In the data below, locate each line with the word "Instagram" and list it.
☆ ☆ ☆ ☆
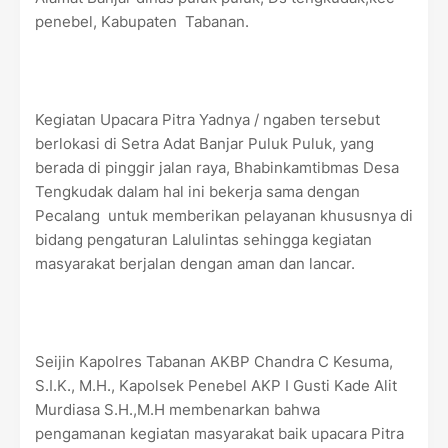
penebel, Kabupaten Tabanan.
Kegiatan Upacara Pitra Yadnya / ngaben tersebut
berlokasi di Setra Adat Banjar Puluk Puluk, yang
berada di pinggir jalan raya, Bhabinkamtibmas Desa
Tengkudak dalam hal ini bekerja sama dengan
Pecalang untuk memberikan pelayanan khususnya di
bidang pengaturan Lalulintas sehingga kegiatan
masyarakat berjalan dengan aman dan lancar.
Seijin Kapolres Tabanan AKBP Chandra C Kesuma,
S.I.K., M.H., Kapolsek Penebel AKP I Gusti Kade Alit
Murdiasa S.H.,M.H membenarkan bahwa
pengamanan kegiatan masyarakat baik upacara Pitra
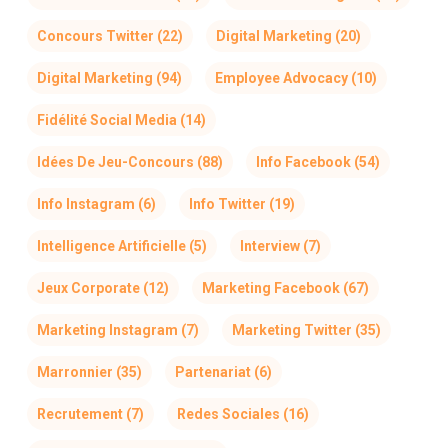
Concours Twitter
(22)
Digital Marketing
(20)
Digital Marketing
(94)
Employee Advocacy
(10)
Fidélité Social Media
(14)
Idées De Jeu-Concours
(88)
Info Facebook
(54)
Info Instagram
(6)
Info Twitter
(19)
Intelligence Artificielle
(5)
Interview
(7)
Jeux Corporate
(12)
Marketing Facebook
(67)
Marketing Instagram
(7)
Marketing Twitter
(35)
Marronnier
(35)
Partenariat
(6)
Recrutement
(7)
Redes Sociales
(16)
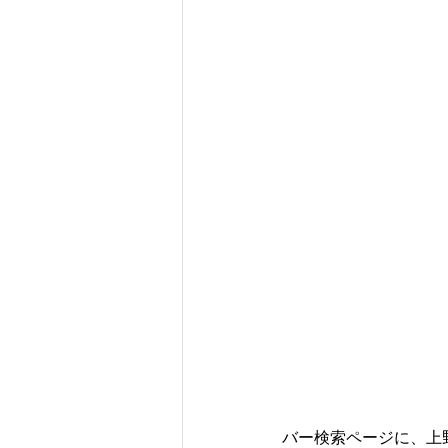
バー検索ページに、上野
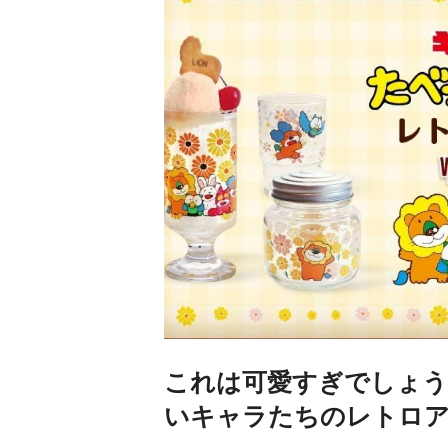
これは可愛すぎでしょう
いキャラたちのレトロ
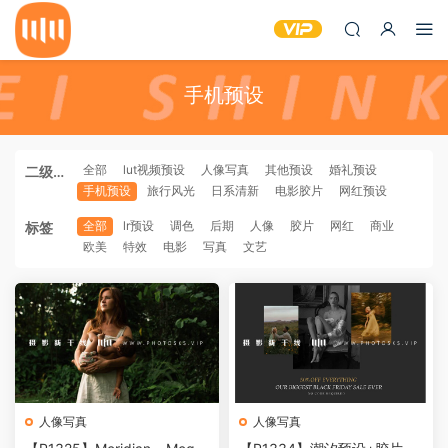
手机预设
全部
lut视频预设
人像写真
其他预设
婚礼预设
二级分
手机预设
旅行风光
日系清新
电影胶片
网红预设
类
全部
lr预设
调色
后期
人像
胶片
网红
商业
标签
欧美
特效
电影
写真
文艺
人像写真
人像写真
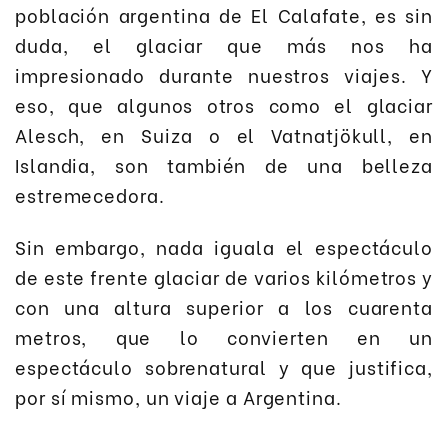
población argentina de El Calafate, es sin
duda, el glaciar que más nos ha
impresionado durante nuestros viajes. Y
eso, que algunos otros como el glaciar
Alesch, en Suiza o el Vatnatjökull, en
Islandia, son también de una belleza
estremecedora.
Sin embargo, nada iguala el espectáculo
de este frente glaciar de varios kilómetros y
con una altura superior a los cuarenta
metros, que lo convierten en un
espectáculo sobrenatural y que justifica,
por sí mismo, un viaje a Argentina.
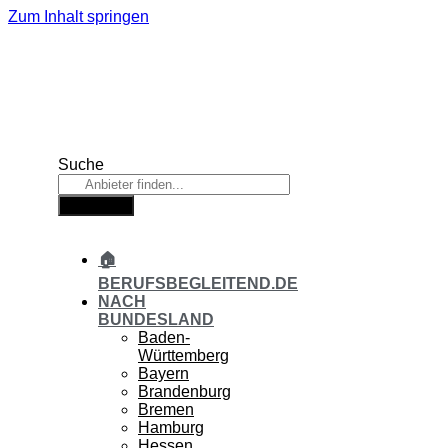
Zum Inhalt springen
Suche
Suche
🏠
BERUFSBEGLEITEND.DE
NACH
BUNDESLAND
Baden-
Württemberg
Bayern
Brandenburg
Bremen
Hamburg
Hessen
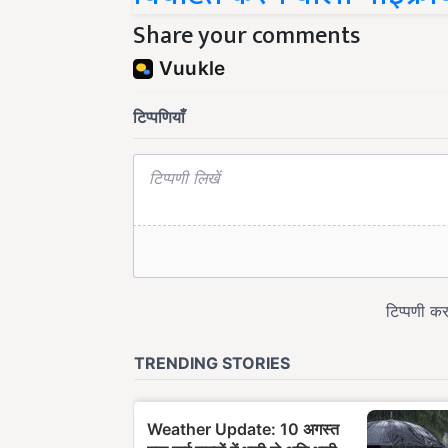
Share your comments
☆ ☆ ☆ ☆
Task output:
Info Instagram
Marketing Instagram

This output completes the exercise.